Trecho fornecido →
::::

26/11/2012

Guerra Fria inspira roteiro por Moscou, na Rússia

Dolores Roux 
Do UOL, em Moscou


Enganam-se os céticos que duvidam de fantasmas. O da Guerra Fria – que para alguns nem chega a ser considerada uma guerra de fato – está vivíssimo e circula livremente nos ares de Moscou. Na capital da gigante Rússia, palco do triunfo bolchevique e da derrota de Hitler, que rendem orgulho em massa à população local, lugares antes secretos para todos menos para espiões seniores hoje estão abertos para o público. Na rota, ainda, construções soviéticas idealizadas por Stálin compõem o cenário de décadas passadas.

As visitas, como tudo em Moscou, exigem disposição. Além das distâncias e algumas construções gigantescas que beiram a megalomania, seguranças nada amistosos, atentos para qualquer movimento estranho podem cismar com turistas que não estiverem devidamente autorizados ou acompanhados. E em uma das capitais mais caras da Europa, os preços podem surpreender até mesmo os mais abastados.

Conheça Moscou como cenário da Guerra Fria

Foto 5 de 24 - Detalhe da foice e do martelo em Lubyanka, sede da antiga KGB, em MoscouDolores Roux/UOL

O roteiro começa no coração da metrópole. A poucos metros do cenário mais famoso da cidade - a Praça Vermelha, a sede horizontal da antiga inteligência soviética. Os oito andares do Lubyanka, como é conhecido, chegam a ser perdidos de vista ao longo de quase um quarteirão todo. A dureza da fachada dos dois primeiros andares culmina em detalhes simples, que levam à ostentação da foice e do martelo na parte superior do prédio. Mas cuidado: a ex-sede da KGB fica sob a mira dos seguranças. Parar ali para tirar muitas fotos pode custar sua câmera fotográfica confiscada pelo Serviço de Segurança Federal (ou FSB, a nova roupagem de investigação e tática antes desempenhadas pela KGB). O local fornece material de sobra para uma viagem no tempo. Há uma estação de metrô do outro lado da rua, que leva o mesmo nome (Ulitsa Malaya Lubyanskaya, 7. Tel: 7 495 621 1378. Metrô Lubyanka).

::::

Dados fornecidos →
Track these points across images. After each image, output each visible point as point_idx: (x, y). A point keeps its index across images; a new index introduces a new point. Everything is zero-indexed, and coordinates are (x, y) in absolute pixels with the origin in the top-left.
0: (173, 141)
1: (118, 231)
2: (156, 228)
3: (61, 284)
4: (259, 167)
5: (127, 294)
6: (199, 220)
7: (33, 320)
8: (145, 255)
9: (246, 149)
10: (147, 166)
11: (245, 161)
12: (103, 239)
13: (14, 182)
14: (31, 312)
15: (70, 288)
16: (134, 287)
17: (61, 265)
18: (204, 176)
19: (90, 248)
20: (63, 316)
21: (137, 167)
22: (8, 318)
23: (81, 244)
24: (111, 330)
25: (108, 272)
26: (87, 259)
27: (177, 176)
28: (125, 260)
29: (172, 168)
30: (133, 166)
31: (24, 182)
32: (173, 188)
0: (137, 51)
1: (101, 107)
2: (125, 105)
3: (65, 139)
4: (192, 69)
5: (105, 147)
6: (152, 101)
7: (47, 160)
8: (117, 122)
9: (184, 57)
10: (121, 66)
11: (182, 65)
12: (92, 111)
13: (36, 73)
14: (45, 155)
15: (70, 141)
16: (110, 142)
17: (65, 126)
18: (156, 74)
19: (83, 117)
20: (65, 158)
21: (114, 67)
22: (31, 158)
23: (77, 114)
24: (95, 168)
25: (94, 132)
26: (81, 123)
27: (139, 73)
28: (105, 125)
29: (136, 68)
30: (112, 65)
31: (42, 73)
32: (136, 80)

::::

Tarefa →
No texto sobre o roteiro da Guerra Fria em Moscou, transcreva palavra por palavra tudo o que vai de "Enganam-se os céticos" até "os mais abastados.".

Resposta escrita →
Enganam-se os céticos que duvidam de fantasmas. O da Guerra Fria – que para alguns nem chega a ser considerada uma guerra de fato – está vivíssimo e circula livremente nos ares de Moscou. Na capital da gigante Rússia, palco do triunfo bolchevique e da derrota de Hitler, que rendem orgulho em massa à população local, lugares antes secretos para todos menos para espiões seniores hoje estão abertos para o público. Na rota, ainda, construções soviéticas idealizadas por Stálin compõem o cenário de décadas passadas.

As visitas, como tudo em Moscou, exigem disposição. Além das distâncias e algumas construções gigantescas que beiram a megalomania, seguranças nada amistosos, atentos para qualquer movimento estranho podem cismar com turistas que não estiverem devidamente autorizados ou acompanhados. E em uma das capitais mais caras da Europa, os preços podem surpreender até mesmo os mais abastados.